Minor e Ann Rogers ( “Rennyo”, Asian Humanities Press, Berkeley,
1991, pag. 49) recorrem ao Jitsugo kyuki na descrição das
dificuldades por que passava Rennyo tanto durante sua juventude como
já na maturidade: “Por não poder
dispor de uma lamparina de óleo, Rennyo lia os textos tradicionais a
luz de uma lareira cuidadosamente racionada ou muitas vezes a luz da
lua…algumas vezes passava dois ou três dias sem refeições.” Segundo
os Rogers, no período anterior a Rennyo “…não
há evidência de que o Honganji tenha experimentado qualquer fase de
crescimento significativo em comparação com outros ramos de
Shinshu.” Ainda na mesma página, citando o Jitsugo kyuki, os
Rogers dizem: “Referência
específica menciona a ausência de visitantes e a solidão em que se
encontrava o recinto do Templo antes do nascimento de Rennyo, em
contraste com as “nuvens” de peregrinos que acorriam ao Bukkoji
situado nas vizinhanças.” Estes dados indicam a precariedade
da instituição que Rennyo encontrou. Ohtani Honganji era apenas um
pequeno Templo desolado à sombra dos gigantes circundantes como
Shoren-in e Chion-in.
Este é o contexto em que se insere o pedido que Rennyo, ainda
adolescente, ouvirá de sua mãe: que ele recuperasse a mensagem de
Shinran e a divulgasse por todo o Japão. E isto, nós veremos, ele de
fato realizou. E como?
A obstinação inabalável de Rennyo na tarefa de expandir e fortalecer
o Honganji parece indicar que para ele a consolidação institucional
era o caminho para salvar a mensagem de Shinran e ampliar seu
alcance. Dois fatos em sua biografia servem como símbolo desta
visão.
Sua luta, durante anos, procurando salvar a imagem do fundador nas
muitas fugas durante os ataques que o Honganji sofreu, para ao final
da vida entronizá-la no Templo em Yamashina. A imagem representava
a mensagem e o exemplo de vida de Shinran Shonin. O Templo que um
dia a abrigaria em segurança, era expressão da solidez que a
instituição deveria ter, para que não se perdessem, mensagem e
exemplo.
Outro fato significativo é a ênfase que durante toda a sua vida ele
dará às obras que mais marcaram suas leituras de juventude,
Kyogyoshinsho, o Rokuyosho e o Anjin ketsujosho. Segundo Renjun (M.

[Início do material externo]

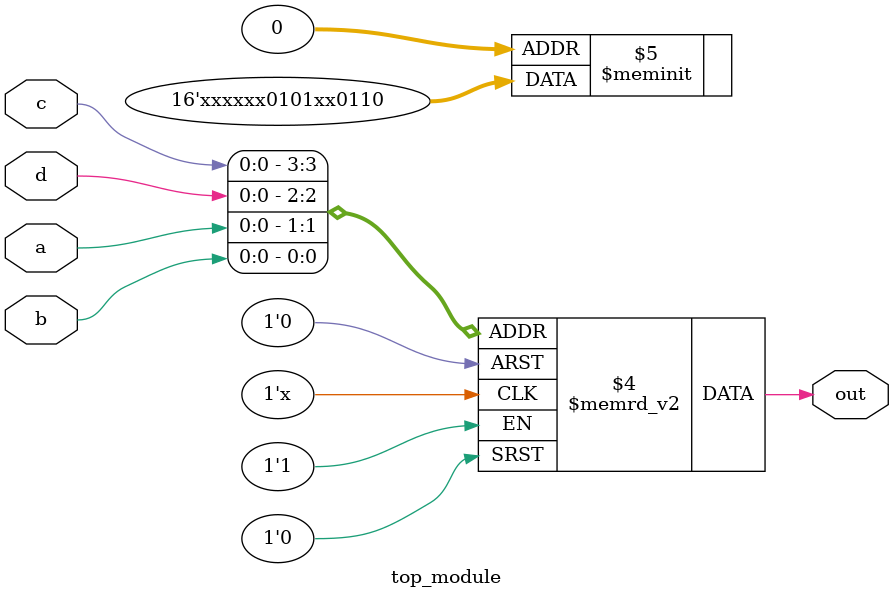
<source format=sv>
module top_module (
    input a, 
    input b,
    input c,
    input d,
    output reg out
);

always @(*) begin
    case ({c, d, a, b})
        4'b0000: out = 1'b0;
        4'b0001: out = 1'b1;
        4'b0011: out = 1'b0;
        4'b0010: out = 1'b1;
        4'b0111: out = 1'b0;
        4'b0110: out = 1'b1;
        4'b1001: out = 1'b0;
        4'b1000: out = 1'b1;
        default: out = 1'bx;
    endcase
end

endmodule

</source>
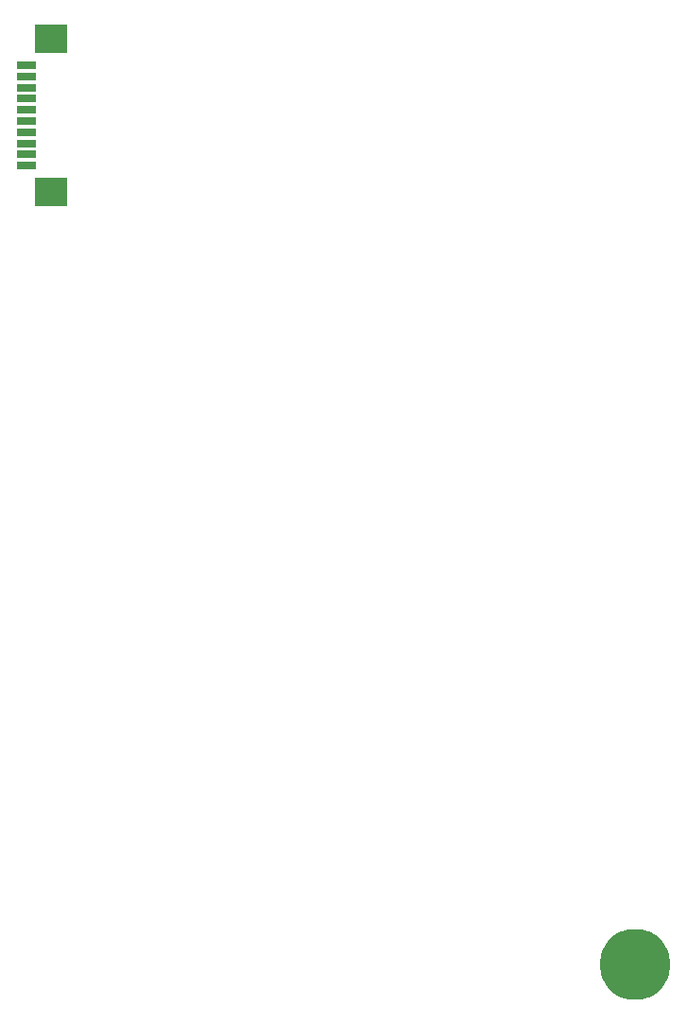
<source format=gbr>
%TF.GenerationSoftware,KiCad,Pcbnew,8.0.7-8.0.7-0~ubuntu24.04.1*%
%TF.CreationDate,2025-01-30T14:53:14+03:00*%
%TF.ProjectId,main,6d61696e-2e6b-4696-9361-645f70636258,rev?*%
%TF.SameCoordinates,Original*%
%TF.FileFunction,Copper,L1,Top*%
%TF.FilePolarity,Positive*%
%FSLAX46Y46*%
G04 Gerber Fmt 4.6, Leading zero omitted, Abs format (unit mm)*
G04 Created by KiCad (PCBNEW 8.0.7-8.0.7-0~ubuntu24.04.1) date 2025-01-30 14:53:14*
%MOMM*%
%LPD*%
G01*
G04 APERTURE LIST*
%TA.AperFunction,SMDPad,CuDef*%
%ADD10R,1.803400X0.635000*%
%TD*%
%TA.AperFunction,SMDPad,CuDef*%
%ADD11R,2.997200X2.590800*%
%TD*%
%TA.AperFunction,ComponentPad*%
%ADD12O,6.350000X6.350000*%
%TD*%
G04 APERTURE END LIST*
D10*
%TO.P,J1,1,Pin_1*%
%TO.N,+5V*%
X-32556000Y25500009D03*
%TO.P,J1,2,Pin_2*%
%TO.N,+3.3V*%
X-32556000Y26500007D03*
%TO.P,J1,3,Pin_3*%
%TO.N,unconnected-(J1-Pin_3-Pad3)*%
X-32556000Y27500005D03*
%TO.P,J1,4,Pin_4*%
%TO.N,/MOSI*%
X-32556000Y28500003D03*
%TO.P,J1,5,Pin_5*%
%TO.N,/MISO*%
X-32556000Y29500001D03*
%TO.P,J1,6,Pin_6*%
%TO.N,/SCK*%
X-32556000Y30499999D03*
%TO.P,J1,7,Pin_7*%
%TO.N,/CS*%
X-32556000Y31499997D03*
%TO.P,J1,8,Pin_8*%
%TO.N,GND*%
X-32556000Y32499995D03*
%TO.P,J1,9,Pin_9*%
%TO.N,unconnected-(J1-Pin_9-Pad9)*%
X-32556000Y33499993D03*
%TO.P,J1,10,Pin_10*%
%TO.N,unconnected-(J1-Pin_10-Pad10)*%
X-32556000Y34499991D03*
D11*
%TO.P,J1,11*%
%TO.N,N/C*%
X-30385999Y23149998D03*
%TO.P,J1,12*%
X-30385999Y36850002D03*
%TD*%
D12*
%TO.P,PE1,1*%
%TO.N,unconnected-(PE1-Pad1)*%
X22000000Y-46000000D03*
%TD*%
M02*

</source>
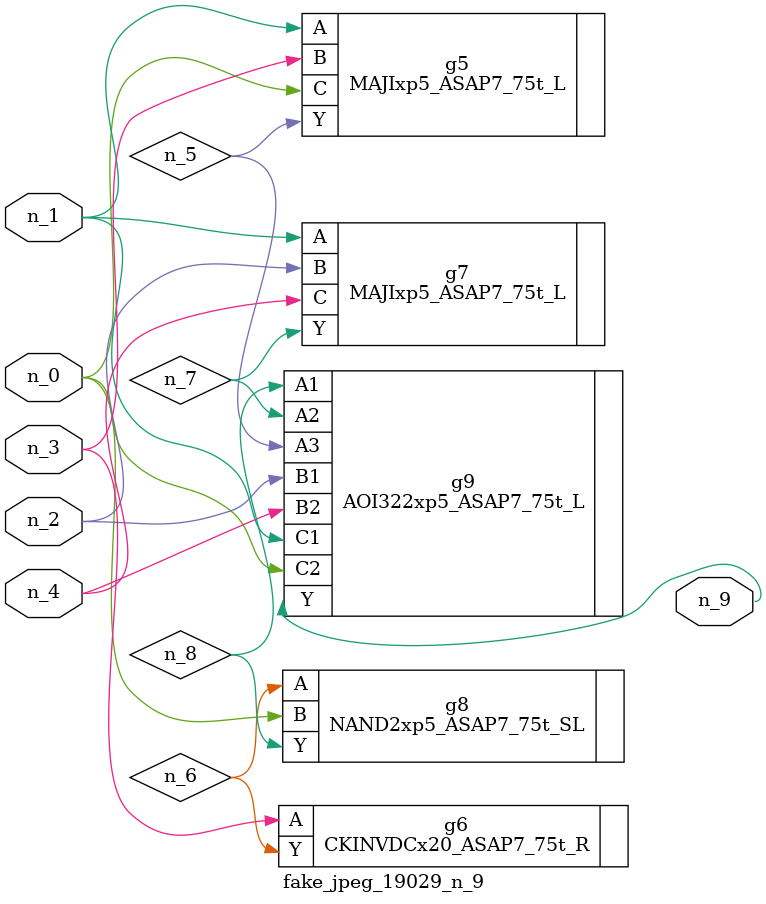
<source format=v>
module fake_jpeg_19029_n_9 (n_3, n_2, n_1, n_0, n_4, n_9);

input n_3;
input n_2;
input n_1;
input n_0;
input n_4;

output n_9;

wire n_8;
wire n_6;
wire n_5;
wire n_7;

MAJIxp5_ASAP7_75t_L g5 ( 
.A(n_1),
.B(n_3),
.C(n_0),
.Y(n_5)
);

CKINVDCx20_ASAP7_75t_R g6 ( 
.A(n_3),
.Y(n_6)
);

MAJIxp5_ASAP7_75t_L g7 ( 
.A(n_1),
.B(n_2),
.C(n_4),
.Y(n_7)
);

NAND2xp5_ASAP7_75t_SL g8 ( 
.A(n_6),
.B(n_0),
.Y(n_8)
);

AOI322xp5_ASAP7_75t_L g9 ( 
.A1(n_8),
.A2(n_7),
.A3(n_5),
.B1(n_2),
.B2(n_4),
.C1(n_1),
.C2(n_0),
.Y(n_9)
);


endmodule
</source>
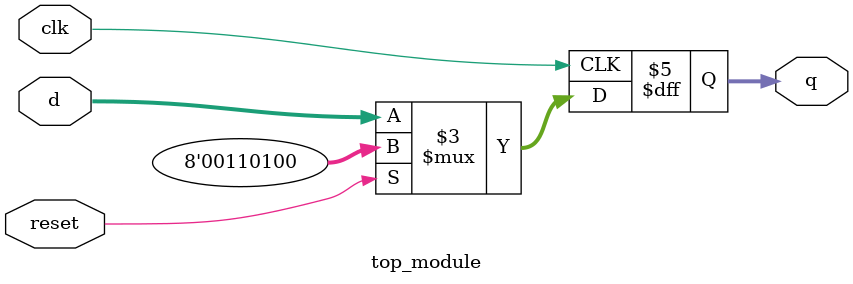
<source format=sv>
module top_module(
    input clk,
    input [7:0] d,
    input reset,
    output reg [7:0] q);

    always @(negedge clk) begin
        if (reset)
            q <= 8'h34;
        else
            q <= d;
    end 
endmodule

</source>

e A. Rogers, obra citada, pag. 52) na releitura desta última,
Rennyo consumiu três exemplares. (Dizia-se que Confúcio três vezes
trocara a capa de couro de seu exemplar do I Ching, obra a cuja
leitura se dedicou ao longo da maior parte de sua existência.) O
oitavo Patriarca nunca perdeu de vista a importância vital da
doutrina e legou sua contribuição à compreensão da mesma nas Cartas.
O Templo que abrigaria a imagem do fundador, seria também o guardião
da doutrina. Assim, para Rennyo, uma instituição sólida e poderosa
asseguraria a sobrevivência e expansão da mensagem de que era
herdeiro, o legado do Nembutsu do Outro Poder.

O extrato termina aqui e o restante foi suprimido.